Source text:

-- Begin --

Violations of safety rules and procedures are commonly identified as a causal factor in accidents in the oil and gas industry. Extensive knowledge on effective management practices related to improved compliance with safety procedures is therefore needed. Previous studies of the causal relationship between safety climate and safety compliance demonstrate that the propensity to act in accordance with prevailing rules and procedures is influenced to a large degree by workers' safety climate. Commonly, the climate measures employed differ from one study to another and identical measures of safety climate are seldom tested repeatedly over extended periods of time. This research gap is addressed in the present study.

Method

The study is based on a survey conducted four times among sharp-end workers of the Norwegian oil and gas industry (N = 31,350). This is done by performing multiple tests (regression analysis) over a period of 7 years of the causal relationship between safety climate and safety compliance. The safety climate measure employed is identical across the 7-year period.

-- End --

Work to complete:
Print the safety compliance text from "The study is" to "the 7-year period.", word for word.

Information provided:
-- Begin --

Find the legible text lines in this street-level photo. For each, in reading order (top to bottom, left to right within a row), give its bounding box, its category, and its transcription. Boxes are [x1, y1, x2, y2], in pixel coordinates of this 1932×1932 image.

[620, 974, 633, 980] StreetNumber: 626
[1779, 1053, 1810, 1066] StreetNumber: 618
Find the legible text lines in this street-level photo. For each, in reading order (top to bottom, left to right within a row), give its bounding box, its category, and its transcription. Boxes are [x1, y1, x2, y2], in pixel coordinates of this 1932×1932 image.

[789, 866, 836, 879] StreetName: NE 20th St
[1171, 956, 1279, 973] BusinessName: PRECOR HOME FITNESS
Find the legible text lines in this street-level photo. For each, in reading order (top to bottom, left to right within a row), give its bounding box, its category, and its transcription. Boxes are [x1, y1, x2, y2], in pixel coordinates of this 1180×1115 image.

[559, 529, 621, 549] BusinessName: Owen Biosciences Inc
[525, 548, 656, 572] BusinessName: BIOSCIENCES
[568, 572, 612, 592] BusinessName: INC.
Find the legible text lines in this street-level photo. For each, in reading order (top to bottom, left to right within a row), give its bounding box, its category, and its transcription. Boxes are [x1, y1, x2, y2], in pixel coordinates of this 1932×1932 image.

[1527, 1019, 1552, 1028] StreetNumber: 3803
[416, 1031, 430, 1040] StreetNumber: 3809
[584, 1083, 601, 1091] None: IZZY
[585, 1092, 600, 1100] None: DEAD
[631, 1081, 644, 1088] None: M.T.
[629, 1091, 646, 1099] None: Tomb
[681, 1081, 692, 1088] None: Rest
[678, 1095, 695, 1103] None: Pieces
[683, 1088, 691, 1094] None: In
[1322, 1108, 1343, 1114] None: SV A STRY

-- End --

The output:
The study is based on a survey conducted four times among sharp-end workers of the Norwegian oil and gas industry (N = 31,350). This is done by performing multiple tests (regression analysis) over a period of 7 years of the causal relationship between safety climate and safety compliance. The safety climate measure employed is identical across the 7-year period.